INFORMATION SUPPLIED:
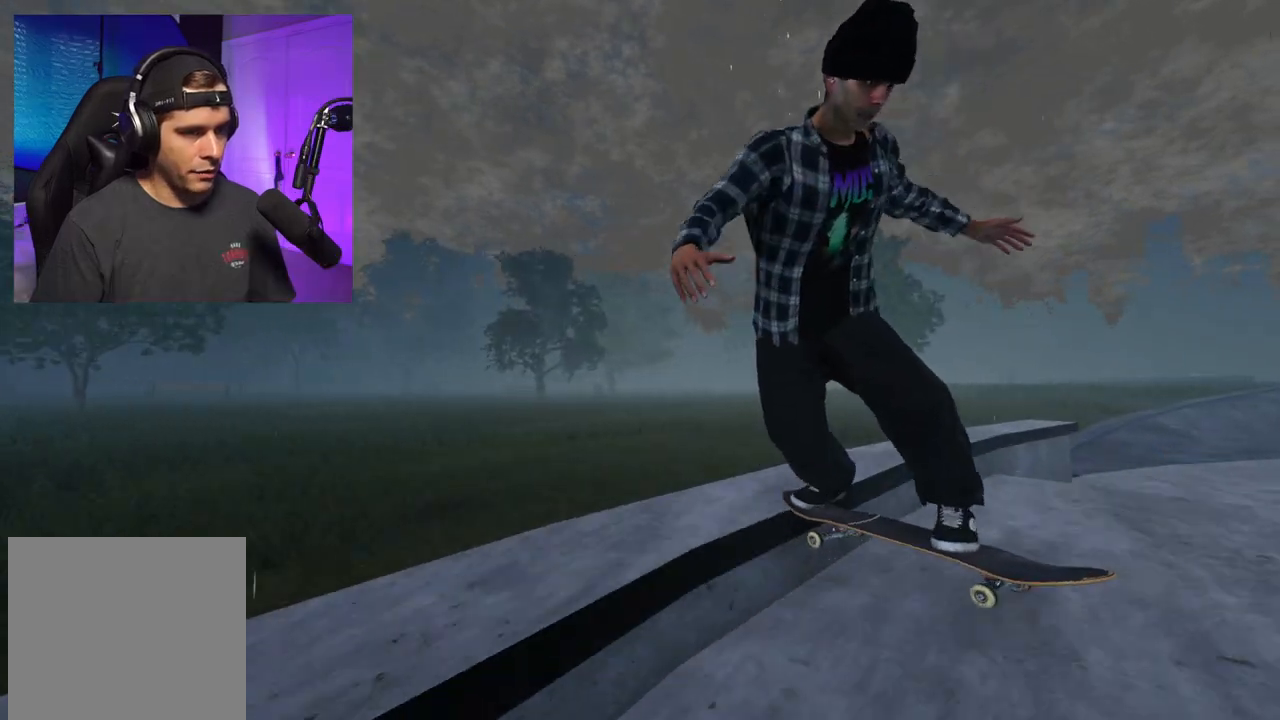
{"buttons": [], "left_stick": "down", "right_stick": "left", "events": []}
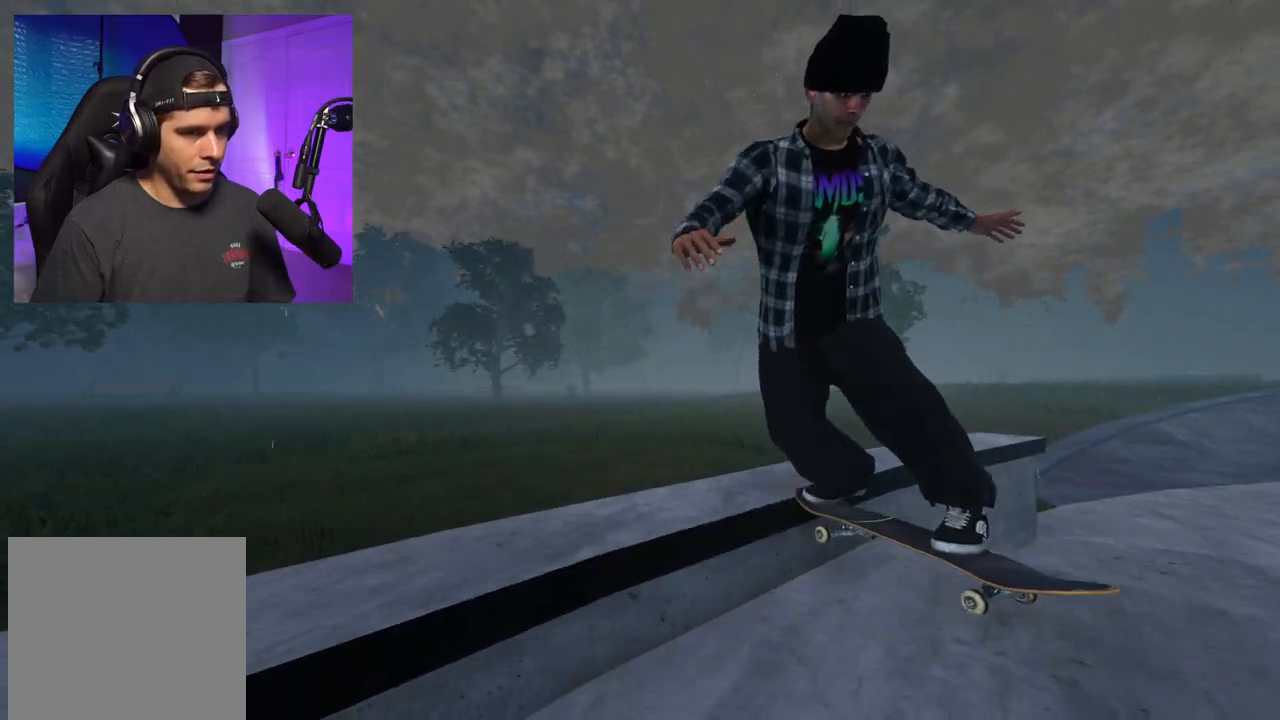
{"buttons": ["L2"], "left_stick": "center", "right_stick": "left", "events": [[350, "L2", "down"], [483, "left_stick", "center"]]}
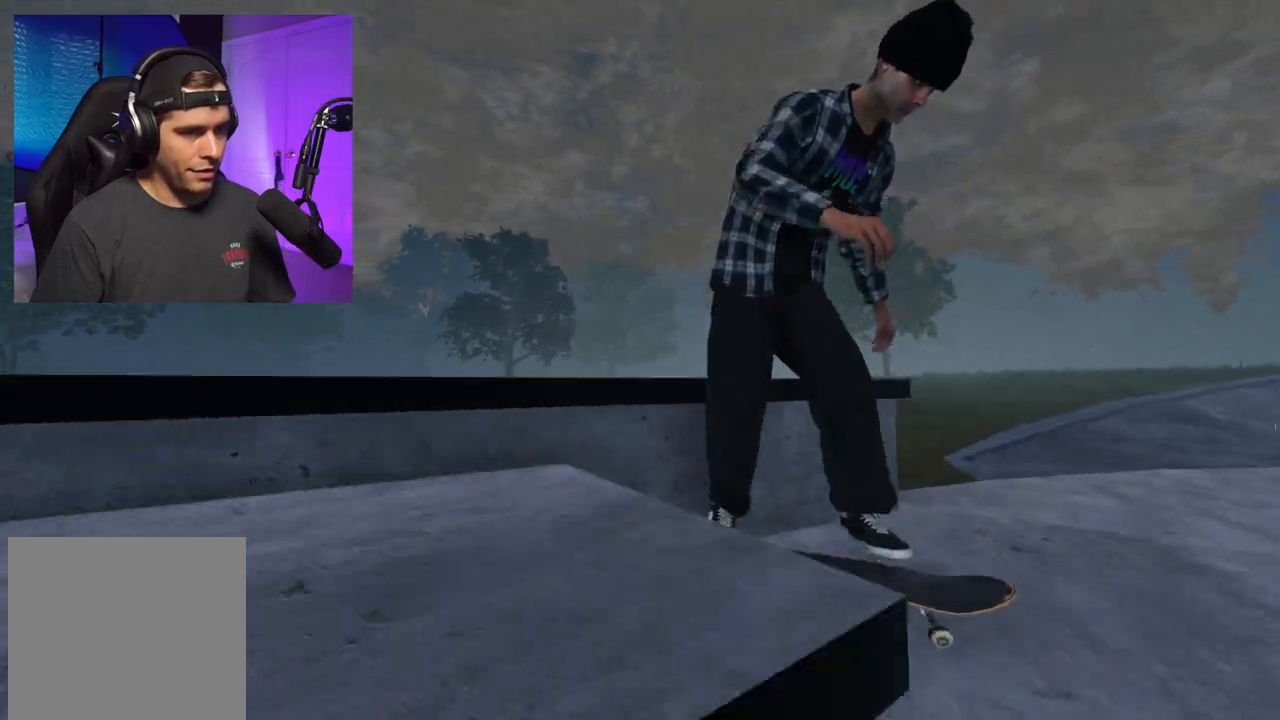
{"buttons": [], "left_stick": "center", "right_stick": "center", "events": [[50, "L2", "up"], [133, "right_stick", "center"]]}
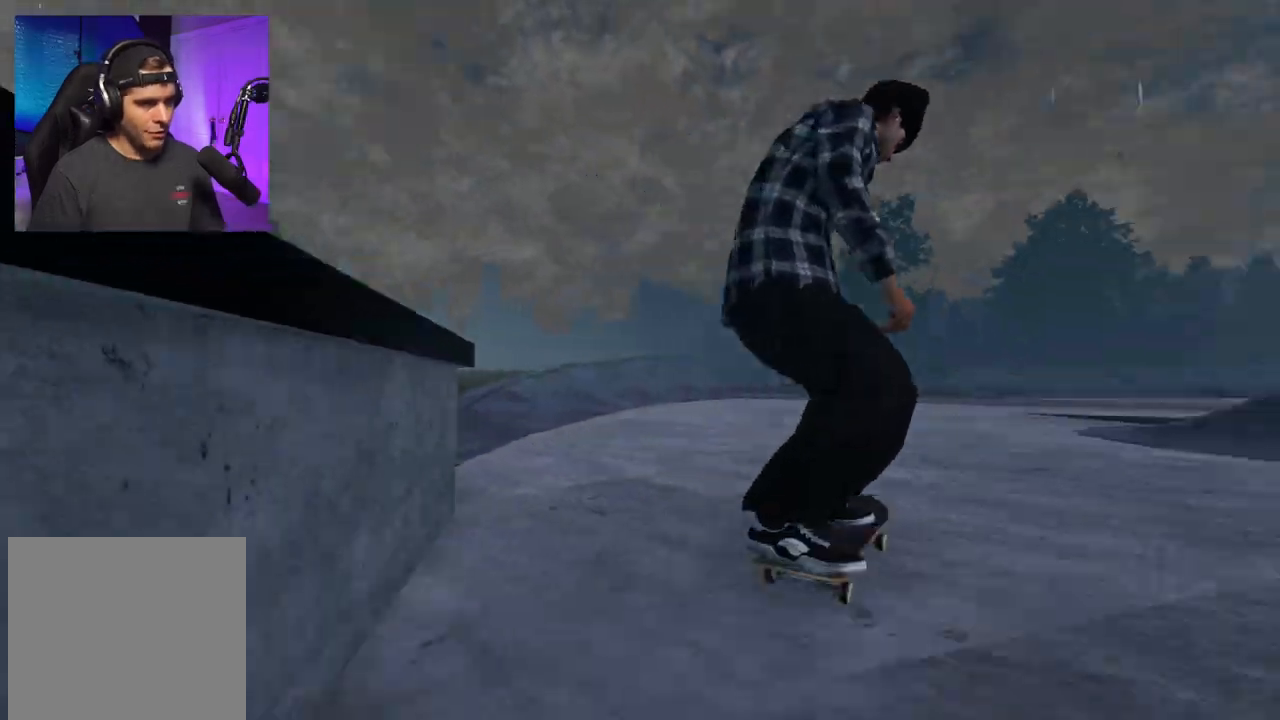
{"buttons": [], "left_stick": "up", "right_stick": "up", "events": [[217, "L2", "down"], [217, "left_stick", "up"], [217, "right_stick", "up"], [350, "L2", "up"]]}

WHAT THE EXERCISE ASKS: Take each line above that contains "center" and copy it out.

RESULT FOR THIS TASK:
{"buttons": ["L2"], "left_stick": "center", "right_stick": "left", "events": [[350, "L2", "down"], [483, "left_stick", "center"]]}
{"buttons": [], "left_stick": "center", "right_stick": "center", "events": [[50, "L2", "up"], [133, "right_stick", "center"]]}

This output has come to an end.